» **What the task asks**:
Copy the stretch of the material below from the line containing "Zum Inhalt springen" through the line containing "Vi bruger cookies for at give dig den bedst", reproducing each line unchanged.

Start of Block

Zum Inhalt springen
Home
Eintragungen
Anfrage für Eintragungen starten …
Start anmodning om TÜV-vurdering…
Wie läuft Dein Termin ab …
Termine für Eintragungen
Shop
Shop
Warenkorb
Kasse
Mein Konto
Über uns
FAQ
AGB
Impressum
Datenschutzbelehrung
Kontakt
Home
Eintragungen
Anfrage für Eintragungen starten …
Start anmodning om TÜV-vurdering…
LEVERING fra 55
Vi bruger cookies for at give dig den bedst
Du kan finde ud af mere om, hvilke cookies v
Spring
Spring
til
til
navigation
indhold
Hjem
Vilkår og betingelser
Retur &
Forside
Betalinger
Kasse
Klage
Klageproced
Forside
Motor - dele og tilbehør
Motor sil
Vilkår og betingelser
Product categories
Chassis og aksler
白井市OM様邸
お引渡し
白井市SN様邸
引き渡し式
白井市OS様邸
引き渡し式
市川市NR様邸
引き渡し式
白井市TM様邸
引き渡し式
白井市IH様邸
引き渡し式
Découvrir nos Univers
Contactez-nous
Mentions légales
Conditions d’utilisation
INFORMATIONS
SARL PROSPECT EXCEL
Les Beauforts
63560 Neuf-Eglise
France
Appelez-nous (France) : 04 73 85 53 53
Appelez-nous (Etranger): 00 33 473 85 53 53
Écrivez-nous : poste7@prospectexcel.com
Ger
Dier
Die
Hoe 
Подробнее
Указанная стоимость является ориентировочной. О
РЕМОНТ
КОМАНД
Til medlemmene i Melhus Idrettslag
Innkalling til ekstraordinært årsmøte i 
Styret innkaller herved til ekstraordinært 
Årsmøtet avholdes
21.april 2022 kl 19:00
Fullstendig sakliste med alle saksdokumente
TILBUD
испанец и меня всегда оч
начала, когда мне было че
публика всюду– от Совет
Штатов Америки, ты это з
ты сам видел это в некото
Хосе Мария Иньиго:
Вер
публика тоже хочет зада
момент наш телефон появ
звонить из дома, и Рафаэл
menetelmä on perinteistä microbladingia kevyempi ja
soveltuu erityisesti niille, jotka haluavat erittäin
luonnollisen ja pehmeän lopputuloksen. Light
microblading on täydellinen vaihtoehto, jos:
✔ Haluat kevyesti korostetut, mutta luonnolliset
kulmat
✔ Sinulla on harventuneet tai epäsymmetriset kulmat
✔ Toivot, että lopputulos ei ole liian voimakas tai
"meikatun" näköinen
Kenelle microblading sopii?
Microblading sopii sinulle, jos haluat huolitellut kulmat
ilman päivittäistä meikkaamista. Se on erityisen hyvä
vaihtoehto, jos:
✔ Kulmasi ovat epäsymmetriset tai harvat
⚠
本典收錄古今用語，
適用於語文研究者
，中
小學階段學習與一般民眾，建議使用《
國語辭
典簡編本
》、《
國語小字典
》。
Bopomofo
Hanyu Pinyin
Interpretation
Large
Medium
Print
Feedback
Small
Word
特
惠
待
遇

End of Block
Start of Block

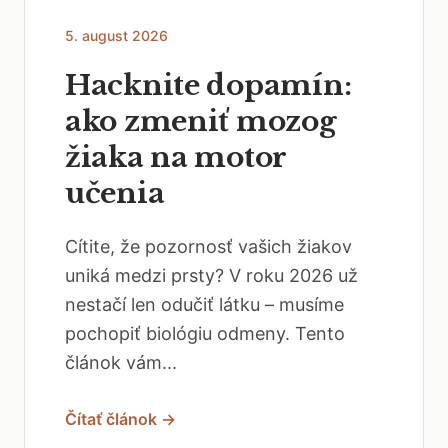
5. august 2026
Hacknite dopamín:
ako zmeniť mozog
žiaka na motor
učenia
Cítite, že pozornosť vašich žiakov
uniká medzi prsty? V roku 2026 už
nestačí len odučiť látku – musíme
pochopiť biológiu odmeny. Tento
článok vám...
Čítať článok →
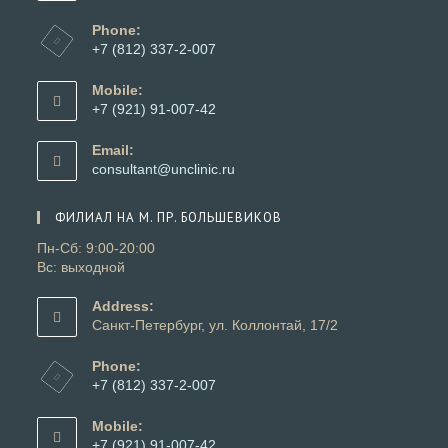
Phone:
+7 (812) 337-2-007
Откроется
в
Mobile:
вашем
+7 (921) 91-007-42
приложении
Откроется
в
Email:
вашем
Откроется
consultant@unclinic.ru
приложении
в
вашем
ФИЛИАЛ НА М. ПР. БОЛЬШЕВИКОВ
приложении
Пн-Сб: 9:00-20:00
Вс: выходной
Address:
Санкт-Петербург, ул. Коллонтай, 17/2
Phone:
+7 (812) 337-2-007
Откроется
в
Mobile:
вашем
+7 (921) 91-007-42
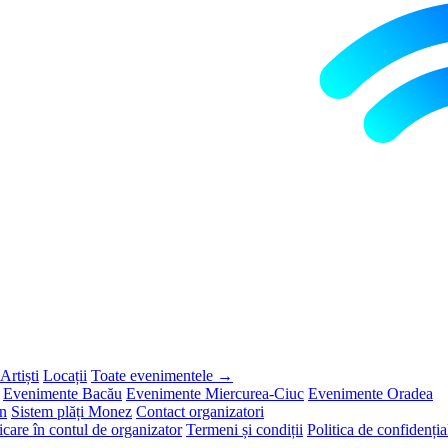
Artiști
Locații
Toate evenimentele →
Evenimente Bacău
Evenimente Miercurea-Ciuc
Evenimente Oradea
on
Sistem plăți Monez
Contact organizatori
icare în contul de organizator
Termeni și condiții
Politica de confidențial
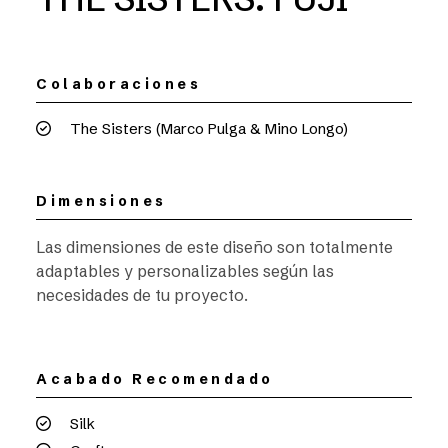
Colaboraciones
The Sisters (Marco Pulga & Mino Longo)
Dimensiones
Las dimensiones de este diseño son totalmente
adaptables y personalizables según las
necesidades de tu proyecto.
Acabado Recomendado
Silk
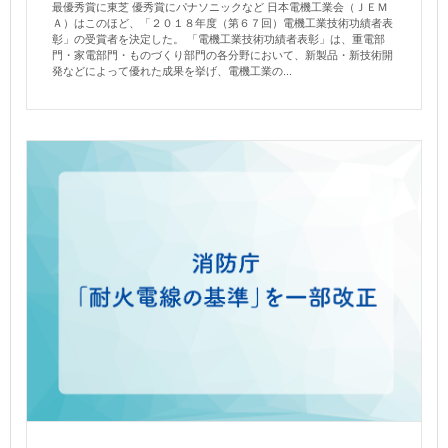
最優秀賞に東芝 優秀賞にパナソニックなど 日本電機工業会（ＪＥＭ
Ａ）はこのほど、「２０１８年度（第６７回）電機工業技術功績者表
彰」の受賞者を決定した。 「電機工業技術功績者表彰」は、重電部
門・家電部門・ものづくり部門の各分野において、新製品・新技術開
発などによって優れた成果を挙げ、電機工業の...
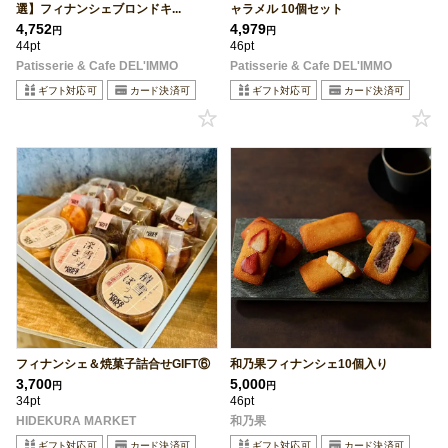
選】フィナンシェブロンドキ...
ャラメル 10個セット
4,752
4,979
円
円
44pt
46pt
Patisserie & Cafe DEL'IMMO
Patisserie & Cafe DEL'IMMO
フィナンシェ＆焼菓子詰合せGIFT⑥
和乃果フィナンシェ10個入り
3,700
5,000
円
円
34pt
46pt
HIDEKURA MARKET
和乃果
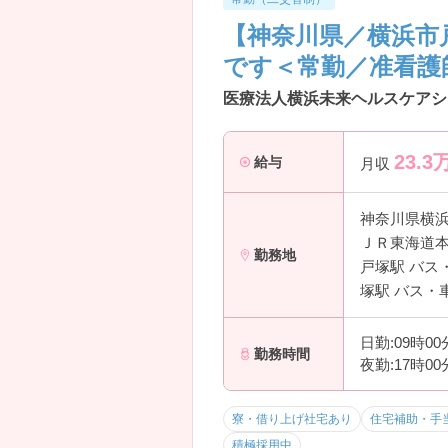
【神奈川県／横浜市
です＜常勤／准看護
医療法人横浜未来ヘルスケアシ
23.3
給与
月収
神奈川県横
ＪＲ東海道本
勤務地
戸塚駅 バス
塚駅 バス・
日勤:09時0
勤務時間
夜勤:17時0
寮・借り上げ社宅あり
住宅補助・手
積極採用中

End of Block
Start of Block

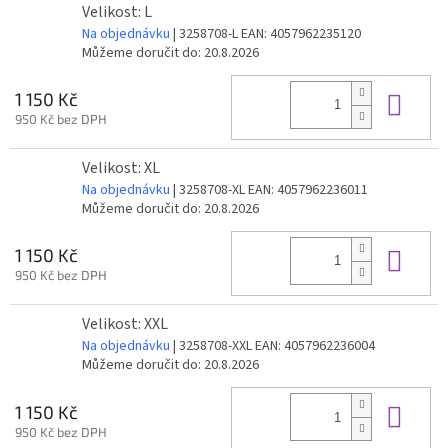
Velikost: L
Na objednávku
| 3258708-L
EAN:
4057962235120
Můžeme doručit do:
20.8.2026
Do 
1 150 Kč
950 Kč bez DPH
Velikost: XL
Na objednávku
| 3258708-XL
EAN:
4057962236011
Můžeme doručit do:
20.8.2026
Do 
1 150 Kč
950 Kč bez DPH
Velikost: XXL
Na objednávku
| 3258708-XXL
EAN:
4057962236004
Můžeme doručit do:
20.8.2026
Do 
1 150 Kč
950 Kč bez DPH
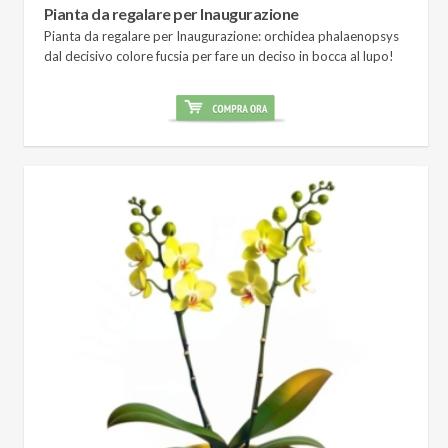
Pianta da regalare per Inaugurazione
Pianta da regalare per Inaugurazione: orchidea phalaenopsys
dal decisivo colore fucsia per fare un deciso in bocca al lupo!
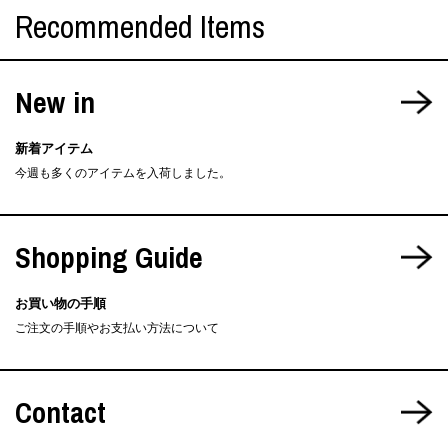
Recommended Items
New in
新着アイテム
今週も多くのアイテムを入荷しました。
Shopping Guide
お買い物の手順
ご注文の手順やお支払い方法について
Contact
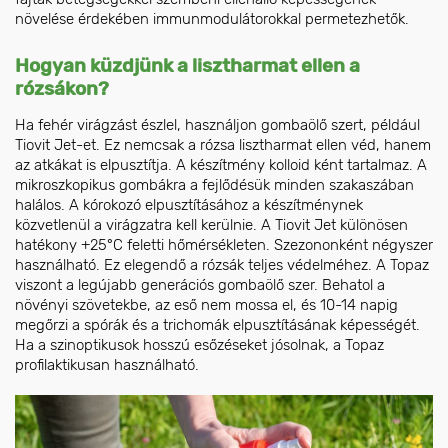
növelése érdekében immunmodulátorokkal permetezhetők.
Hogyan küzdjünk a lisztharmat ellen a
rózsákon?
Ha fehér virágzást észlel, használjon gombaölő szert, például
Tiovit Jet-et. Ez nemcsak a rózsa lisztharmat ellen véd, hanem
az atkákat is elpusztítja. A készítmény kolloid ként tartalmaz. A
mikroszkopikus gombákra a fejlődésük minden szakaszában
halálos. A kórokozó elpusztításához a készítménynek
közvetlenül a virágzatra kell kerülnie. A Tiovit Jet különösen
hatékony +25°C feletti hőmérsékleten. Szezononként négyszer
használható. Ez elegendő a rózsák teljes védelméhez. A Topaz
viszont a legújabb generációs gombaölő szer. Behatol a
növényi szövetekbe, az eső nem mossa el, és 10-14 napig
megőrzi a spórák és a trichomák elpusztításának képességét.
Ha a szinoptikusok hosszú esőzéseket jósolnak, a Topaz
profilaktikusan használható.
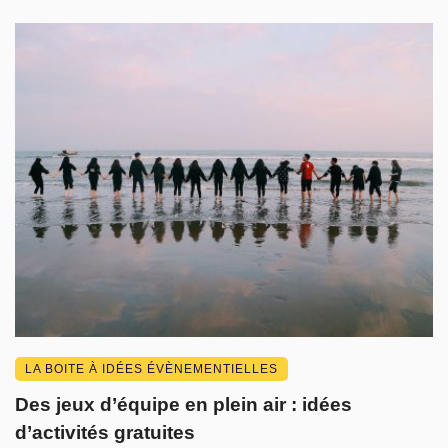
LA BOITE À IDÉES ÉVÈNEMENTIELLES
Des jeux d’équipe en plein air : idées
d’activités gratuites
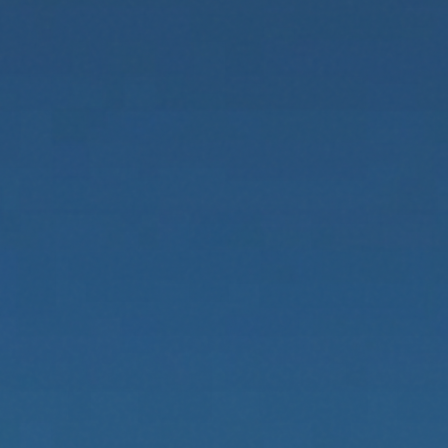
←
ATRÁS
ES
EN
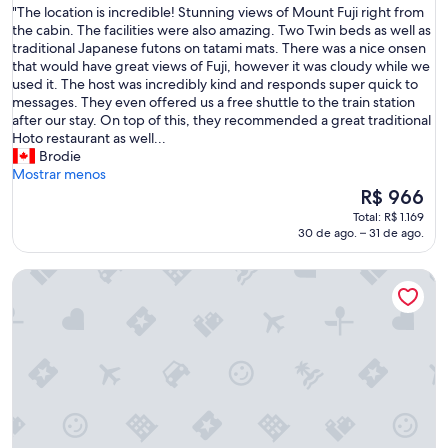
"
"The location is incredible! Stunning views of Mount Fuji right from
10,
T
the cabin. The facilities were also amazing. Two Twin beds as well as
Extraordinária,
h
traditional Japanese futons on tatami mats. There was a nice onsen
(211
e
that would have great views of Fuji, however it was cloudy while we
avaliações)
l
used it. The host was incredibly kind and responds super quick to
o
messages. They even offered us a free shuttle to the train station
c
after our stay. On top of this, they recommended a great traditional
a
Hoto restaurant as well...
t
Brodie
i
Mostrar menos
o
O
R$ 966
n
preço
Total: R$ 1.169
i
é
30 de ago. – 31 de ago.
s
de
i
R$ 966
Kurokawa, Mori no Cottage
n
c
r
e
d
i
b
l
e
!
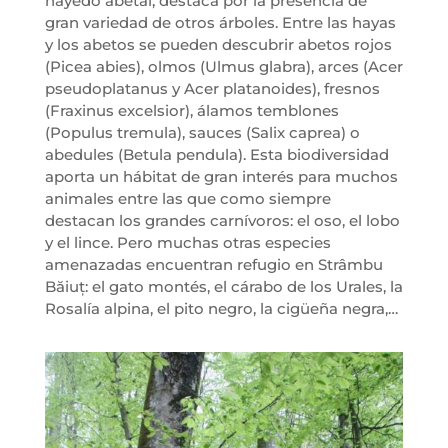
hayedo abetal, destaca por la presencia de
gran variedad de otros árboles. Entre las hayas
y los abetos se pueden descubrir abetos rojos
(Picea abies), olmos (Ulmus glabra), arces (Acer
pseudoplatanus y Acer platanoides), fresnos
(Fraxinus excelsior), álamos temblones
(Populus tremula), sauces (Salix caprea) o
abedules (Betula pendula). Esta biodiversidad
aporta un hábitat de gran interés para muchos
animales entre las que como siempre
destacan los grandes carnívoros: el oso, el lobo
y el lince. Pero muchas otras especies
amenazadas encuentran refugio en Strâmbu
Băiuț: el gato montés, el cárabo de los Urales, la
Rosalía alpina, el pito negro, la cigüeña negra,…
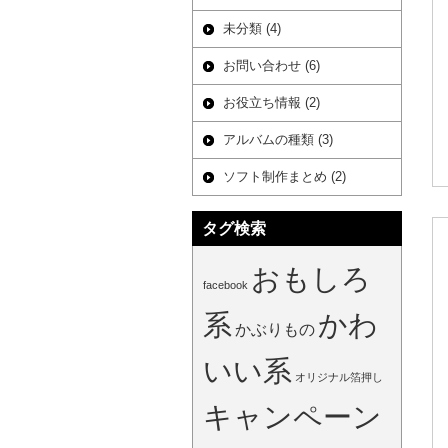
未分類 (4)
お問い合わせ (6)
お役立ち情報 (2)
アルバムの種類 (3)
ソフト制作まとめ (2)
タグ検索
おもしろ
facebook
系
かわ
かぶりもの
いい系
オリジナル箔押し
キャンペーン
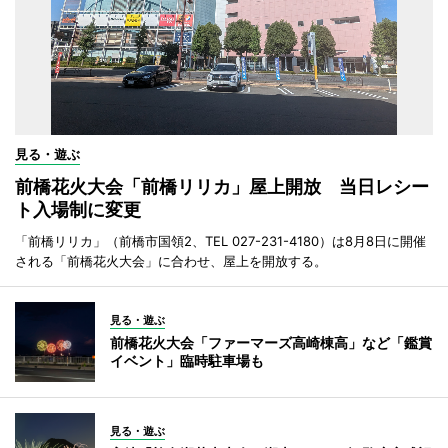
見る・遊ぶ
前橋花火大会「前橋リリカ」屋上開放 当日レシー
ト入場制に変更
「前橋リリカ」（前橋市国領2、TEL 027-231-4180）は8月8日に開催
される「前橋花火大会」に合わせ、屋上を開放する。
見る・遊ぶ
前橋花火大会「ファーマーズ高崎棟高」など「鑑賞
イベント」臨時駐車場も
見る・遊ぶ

End of Block

» **Answer**:
Zum Inhalt springen
Home
Eintragungen
Anfrage für Eintragungen starten …
Start anmodning om TÜV-vurdering…
Wie läuft Dein Termin ab …
Termine für Eintragungen
Shop
Shop
Warenkorb
Kasse
Mein Konto
Über uns
FAQ
AGB
Impressum
Datenschutzbelehrung
Kontakt
Home
Eintragungen
Anfrage für Eintragungen starten …
Start anmodning om TÜV-vurdering…
LEVERING fra 55
Vi bruger cookies for at give dig den bedst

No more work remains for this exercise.